For Jews, there’s this defining urge to know who was my family, did anybody perish? I want to know. This is particularly true of children of survivors whose parents would not say anything. Why? Because they knew the moment they started talking about their fathers and mothers and siblings, they would start losing sleep at night. I don’t know about you, but I haven’t slept at night thinking of what’s going on in Israel now. It’s horrible. It’s hard to sleep. Can you imagine if you were in a camp and you survived four years in Auschwitz and you saw all these people dying? How it gets into your head and you thank G-d when you’re able to forget about it, and then you get reminded because your granddaughter innocently says, “Who was your father?”

These are all part of the genealogical equation, if you will. What makes a good leader for JRI-Poland is somebody who is even more passionate than the casual researcher; who spends the time to learn about the records.

Jews have a unique source of information — the matzeivah. It has the father’s name. That is such a key for research. It’s how I made a major breakthrough at the Waldheim cemetery in Chicago. These are the kinds of sources that make Jewish genealogy different.

There are also the bris records, particularly here in Montreal where we got the mohel records from Rabbi Colton, Rabbi Shapiro and others.

Depending on which town and which country, there are unique records in each town, such as school records and army draft records. There are a variety of records that helped to create the genealogical research picture. In order to model that, you have to ask questions to the right people.

I want to ask you another question but this might be a different field than yours. You deal with more recent genealogy, but a lot of people are fascinated by ancient genealogy, what we call yichus. People like to say, “I am descended from Rashi or the Maharal.” I assume that’s a totally different field than what you deal with.

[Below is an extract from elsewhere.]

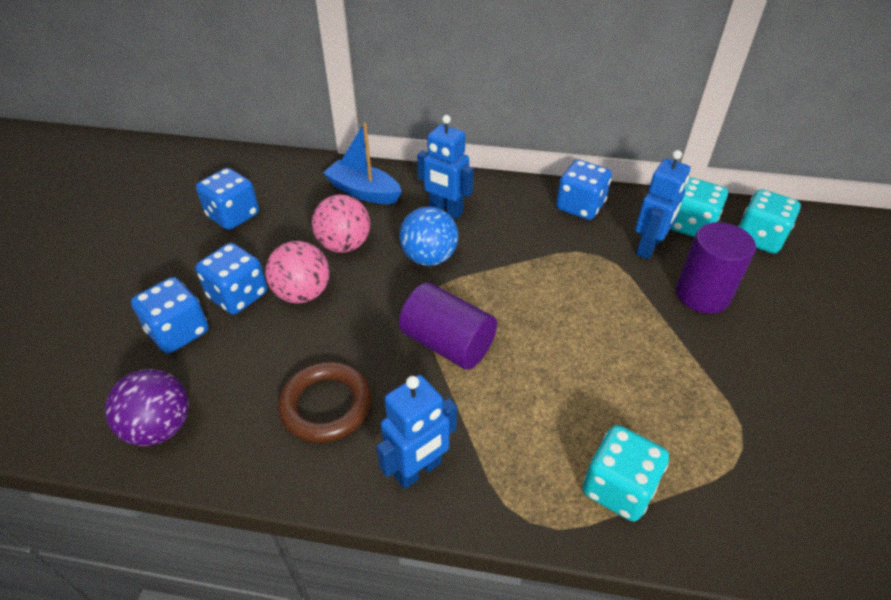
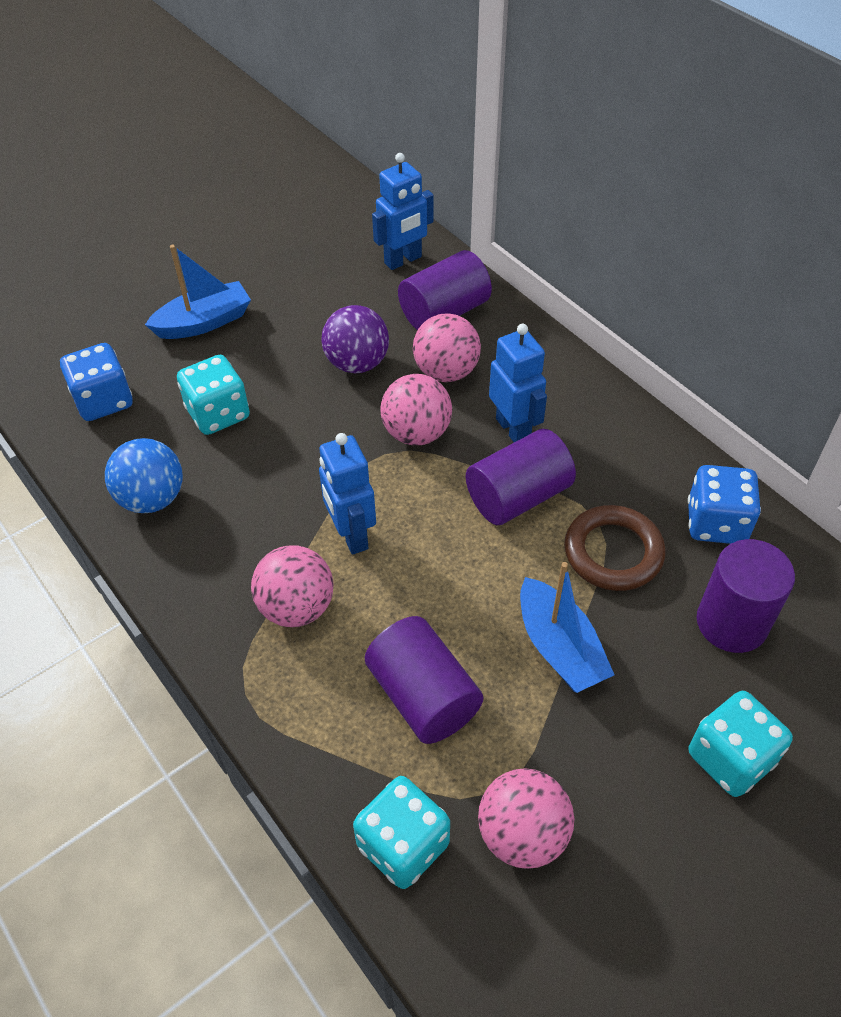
blue boat: [323,122,402,204] = 1 -> [145,244,251,339] [520,562,614,693] = 2
blue dice: [131,277,209,353] [195,243,267,314] [196,168,259,230] [556,160,612,220] = 4 -> [60,343,132,421] [688,465,761,544] = 2
pink ball: [265,241,329,304] [312,194,370,253] = 2 -> [251,545,334,627] [380,374,452,445] [413,313,481,382] [478,768,574,869] = 4
purple cylinder: [399,283,497,370] [676,222,756,314] = 2 -> [365,616,483,744] [398,250,492,330] [466,429,576,525] [697,539,795,653] = 4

No, not at all. It’s a continuum. It starts in one place and it just keeps going.

One of the topics I didn’t mention is the nachas you get from meeting relatives — second cousins, third cousins, fourth cousins — that you never knew and bonding with them. I’ve got a second cousin in New Jersey whom I never knew existed. My grandfather was 30 years older than his younger sister, my cousin’s grandmother — 30 years! As a result, our families were a generation apart. His mother is more like my cousin. He comes up to Montreal at the drop of a hat with his wife and his kids.

Another thing that I think is very important: Jews like to talk to Jews. Jews like Jews.

I was in Tehran in 1978, before the ayatollahs came in, and I was driving with my distributor’s salesman whom I had only met that day. And I said, “You have a family?” He says, “Yeah, my children are married and my wife is out of town.” Where is she? Israel. I said, “You’re Jewish?” He says yes. I said, “So am I.” He went crazy.

As Jews, we get a certain level of joy in making connections with people that are much more meaningful, perhaps, than in the non-Jewish world.